L’élève personnalise aussi sa réflexion en insérant dans son texte quelques passages où elle exprime son opinion quant aux évènements du passé. Elle a écrit, par exemple : « Le meilleur moyen de s’entendre pour eux est de faire la guerre (Parlez-vous c’est mieux, non à la violence!). Comme vous l’aurez deviné le gagnant de la bataille récupère l’espace en jeu ». Elle démontre également, à travers son travail d’ensemble, une capacité de réflexion critique et d’introspection très intéressante, tout en soulignant la portée d’apprentissage du projet de l’atlas historique. Cet extrait, tiré de la conclusion de son atlas historique, est à cet égard particulièrement intéressant :
Cette année en histoire et éducation à la citoyenneté, j’ai beaucoup appris et contrairement à certaines autres matières j’ai retenu beaucoup d’informations de ma première secondaire. De plus, j’ai beaucoup aimé écrire des textes au lieu de tout apprendre par coeur. C’est justement la raison pour laquelle c’est un des seuls cours où j’ai retenu beaucoup de choses. J’ai appris beaucoup surtout sur la démocratie athénienne, car c’est le texte que j’ai le plus aimé réaliser. L’histoire c’est l’affaire de tous. L’histoire c’est ce qui nous guide dans le futur, c’est ce qui nous unit. C’est une façon de rassembler toutes les sociétés en une seule.
3. Analyse interprétative de l’expérience vécue
La réalisation du projet de l’atlas historique numérique nous a permis de documenter le déploiement de diverses compétences chez les élèves en univers social, notamment en ce qui concerne la recherche documentaire, la LMM et les compétences numériques. Nous faisons ici une analyse interprétative de l’expérience de cocréation vécue. Pour ce faire, nous mettons en lumière les compétences mobilisées par les élèves et nous présentons quelques constats qui se dégagent de l’expérience de cocréation.

(Entrées extraites)
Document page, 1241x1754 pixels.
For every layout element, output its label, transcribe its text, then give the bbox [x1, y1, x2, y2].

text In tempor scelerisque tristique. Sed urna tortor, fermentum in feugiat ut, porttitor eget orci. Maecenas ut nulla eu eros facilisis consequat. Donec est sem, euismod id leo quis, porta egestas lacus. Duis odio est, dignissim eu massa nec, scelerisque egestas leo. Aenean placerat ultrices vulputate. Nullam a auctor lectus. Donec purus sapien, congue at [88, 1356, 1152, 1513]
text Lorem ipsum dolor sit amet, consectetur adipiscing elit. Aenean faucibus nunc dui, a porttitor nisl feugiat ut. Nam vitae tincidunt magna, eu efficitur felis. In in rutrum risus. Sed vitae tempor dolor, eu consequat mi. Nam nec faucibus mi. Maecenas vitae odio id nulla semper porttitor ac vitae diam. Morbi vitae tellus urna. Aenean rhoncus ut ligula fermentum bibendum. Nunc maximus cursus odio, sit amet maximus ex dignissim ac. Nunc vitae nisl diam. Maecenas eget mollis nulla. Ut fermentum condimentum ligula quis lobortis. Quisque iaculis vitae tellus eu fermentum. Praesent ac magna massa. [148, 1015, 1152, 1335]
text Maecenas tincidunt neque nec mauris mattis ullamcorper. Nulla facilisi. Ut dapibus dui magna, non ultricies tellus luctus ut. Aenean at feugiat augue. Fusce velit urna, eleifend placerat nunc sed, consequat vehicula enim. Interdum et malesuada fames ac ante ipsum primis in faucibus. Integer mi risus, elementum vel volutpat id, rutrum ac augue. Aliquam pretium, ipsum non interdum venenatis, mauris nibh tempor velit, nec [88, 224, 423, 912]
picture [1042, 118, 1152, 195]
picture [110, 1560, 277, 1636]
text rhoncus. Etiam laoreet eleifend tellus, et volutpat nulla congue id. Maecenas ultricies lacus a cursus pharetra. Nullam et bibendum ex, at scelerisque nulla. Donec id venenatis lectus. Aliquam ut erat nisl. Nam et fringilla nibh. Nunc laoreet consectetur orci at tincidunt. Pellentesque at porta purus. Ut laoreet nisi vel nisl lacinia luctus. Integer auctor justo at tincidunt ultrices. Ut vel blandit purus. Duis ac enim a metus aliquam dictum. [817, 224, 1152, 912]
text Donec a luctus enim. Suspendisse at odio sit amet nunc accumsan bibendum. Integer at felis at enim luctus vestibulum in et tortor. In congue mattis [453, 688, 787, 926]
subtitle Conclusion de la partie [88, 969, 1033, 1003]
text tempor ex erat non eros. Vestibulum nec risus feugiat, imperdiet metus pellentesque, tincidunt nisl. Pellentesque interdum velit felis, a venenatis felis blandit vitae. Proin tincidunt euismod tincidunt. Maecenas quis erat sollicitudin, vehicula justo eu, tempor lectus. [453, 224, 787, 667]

(Consigne 1)
Recopiez l’extrait, de « 3. Analyse interprétative » jusqu’à « l’expérience de cocréation. » inclus, en renommant « cocréation » en « collaboration ».
(Consigne 2)
Sélectionnez chaque ligne des enregistrements qui contient la chaîne « picture », en tenant compte de la casse.
L’extrait et les enregistrements n’ont aucun rapport entre eux.

(Bonne réponse 1)
3. Analyse interprétative de l’expérience vécue
La réalisation du projet de l’atlas historique numérique nous a permis de documenter le déploiement de diverses compétences chez les élèves en univers social, notamment en ce qui concerne la recherche documentaire, la LMM et les compétences numériques. Nous faisons ici une analyse interprétative de l’expérience de collaboration vécue. Pour ce faire, nous mettons en lumière les compétences mobilisées par les élèves et nous présentons quelques constats qui se dégagent de l’expérience de collaboration.

(Bonne réponse 2)
picture [1042, 118, 1152, 195]
picture [110, 1560, 277, 1636]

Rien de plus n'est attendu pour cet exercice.